Over lunch, Christophe Roehri, deputy chief executive of TOBAM, a Paris-based money manager, presents a straightforward message: market cap indexes are not very efficient.
As a corollary, he argues investors can do better than the market, with a “maximum diversification strategy” which he says is the best way to produce excess returns. And that strategy, or at least the methodology behind the investment process, has resulted in the firm receiving patents in Australia, Japan and the U.S.
To illustrate his central point, Roehri displays a graph of the S&P 500 index showing which sectors have dominated (in terms of market weight) over the past 55 years.

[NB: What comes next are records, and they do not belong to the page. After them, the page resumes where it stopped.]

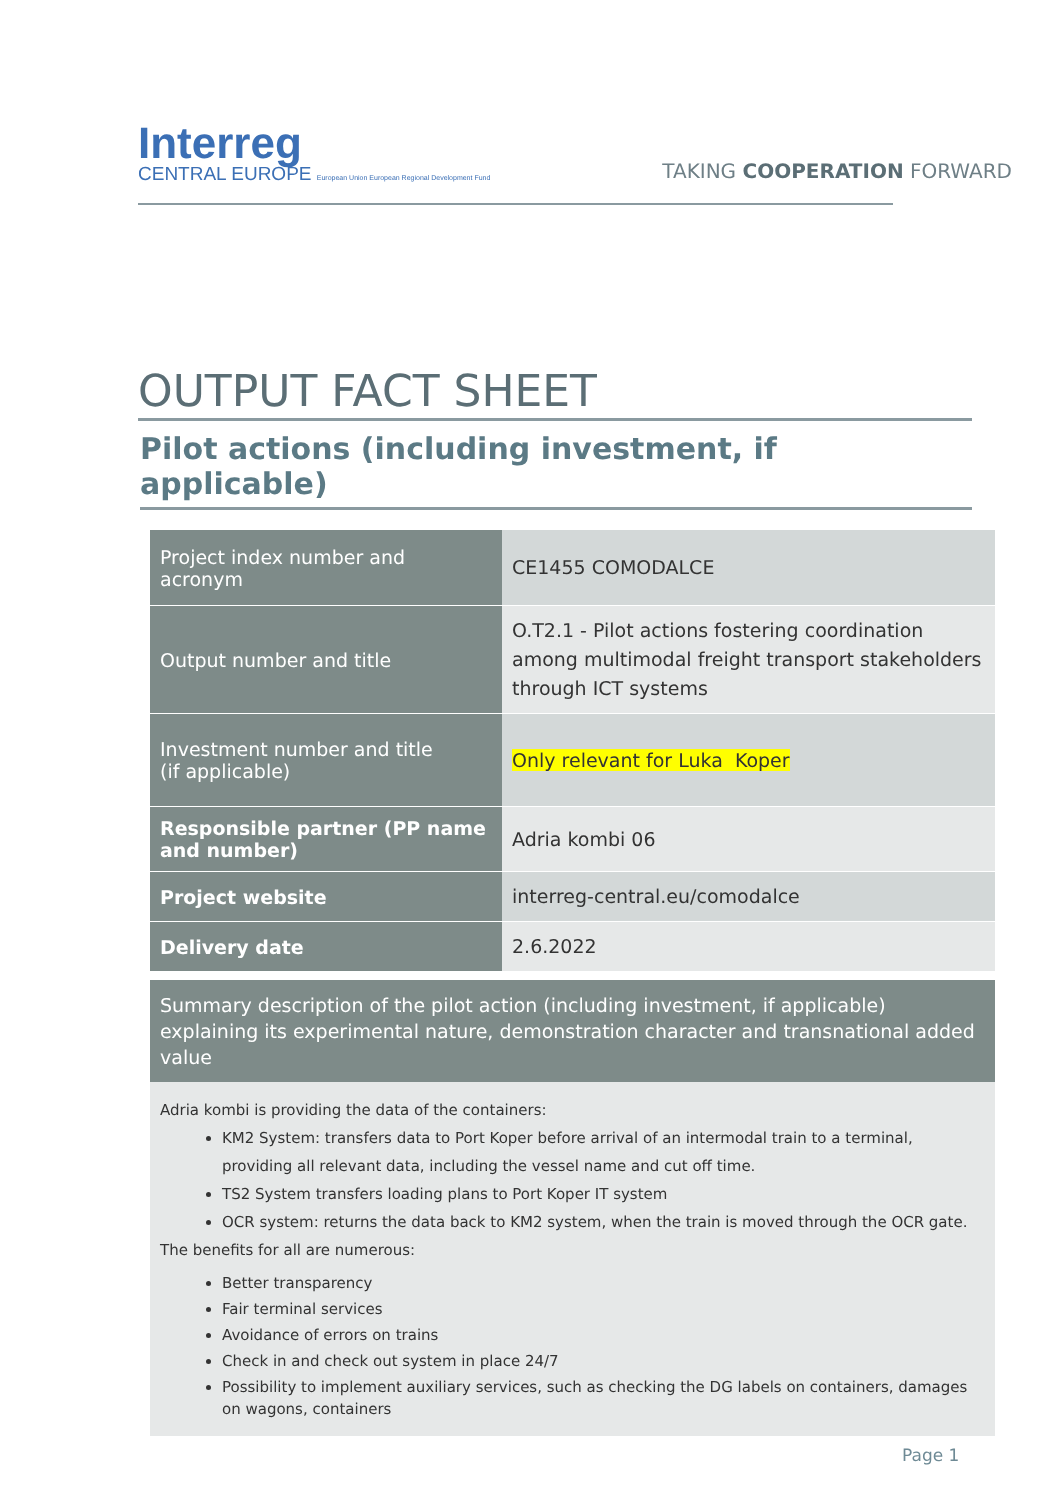Interreg
CENTRAL EUROPE European Union European Regional Development Fund
TAKING COOPERATION FORWARD
OUTPUT FACT SHEET
Pilot actions (including investment, if applicable)
| Project index number and acronym | CE1455 COMODALCE |
| Output number and title | O.T2.1 - Pilot actions fostering coordination among multimodal freight transport stakeholders through ICT systems |
| Investment number and title (if applicable) | Only relevant for Luka Koper |
| Responsible partner (PP name and number) | Adria kombi 06 |
| Project website | interreg-central.eu/comodalce |
| Delivery date | 2.6.2022 |
Summary description of the pilot action (including investment, if applicable) explaining its experimental nature, demonstration character and transnational added value
Adria kombi is providing the data of the containers:
KM2 System: transfers data to Port Koper before arrival of an intermodal train to a terminal, providing all relevant data, including the vessel name and cut off time.
TS2 System transfers loading plans to Port Koper IT system
OCR system: returns the data back to KM2 system, when the train is moved through the OCR gate.
The benefits for all are numerous:
Better transparency
Fair terminal services
Avoidance of errors on trains
Check in and check out system in place 24/7
Possibility to implement auxiliary services, such as checking the DG labels on containers, damages on wagons, containers
Page 1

Technology is now the dominant sector; a decade earlier it was the financials; at the turn of the new millennium it was technology, media and telecom; 35 years back it was the energy producers; and 45 years ago it was autos.
“The benchmark indexes tend to be poorly diversified,” he said, noting when stocks become “expensive,” their weight in the index increases, meaning investors are required to buy more. (When stocks are cheap, the opposite situation prevails.) “If you buy the benchmark, you are betting on (continued) concentration.”
TOBAM, which is home to “lots of maths guys,” has developed its own measure of diversification, the diversification ratio, the measure for which it received patents.
In simple terms, diversification is achieved when the risk of the combination of the stocks in a portfolio is less than the combination of the risks of the stocks in the portfolio. (The idea is to add stocks to the portfolio provided that diversification is increased.) The diversification ratio results from dividing the combination of the risks by the risk of the combination.
The result of all the math is what Roehri calls is an “agnostic portfolio,” one, he said that’s free of bias and made without forecasts or bets. (The portfolio is re-balanced each quarter.)
But caps and minimum weights are placed on the number of stocks in the portfolio: for the U.S. product the maximum weight is 1.50 per cent; for the Canadian product the cap is three per cent.
On a back-tested basis, Roehri said TOBAM’s approach, across a number of markets, generates an excess return of one per cent — three percent — and a reduction in volatility of 15-20 per cent — relative to the benchmark. (A cynic would say that there’s never been a bad back-test.)
He adds maximum diversification differs from a so-called “smart beta” strategy and a low volatility strategy. “We are a little bit of everything,” adding TOBAM should be a “core portfolio” for investors.
Roehri is in Canada as part of a marketing effort to attract retail investors. Last year TOBAM and Mackenzie Investment Partners signed a deal where a series of ETFs based on the former’s Maximum Diversification Index Series would be launched. Those efforts have resulted in about $150 million of assets.
That partnership was established after TOBAM secured mandates (totaling US$1.5 billion) from a number of Canadian institutions.
“We created a company in 2005 around a concept. Institutional investors are the best investors to buy a concept. And there are a lot of large sophisticated institutional investors in Canada,” he said.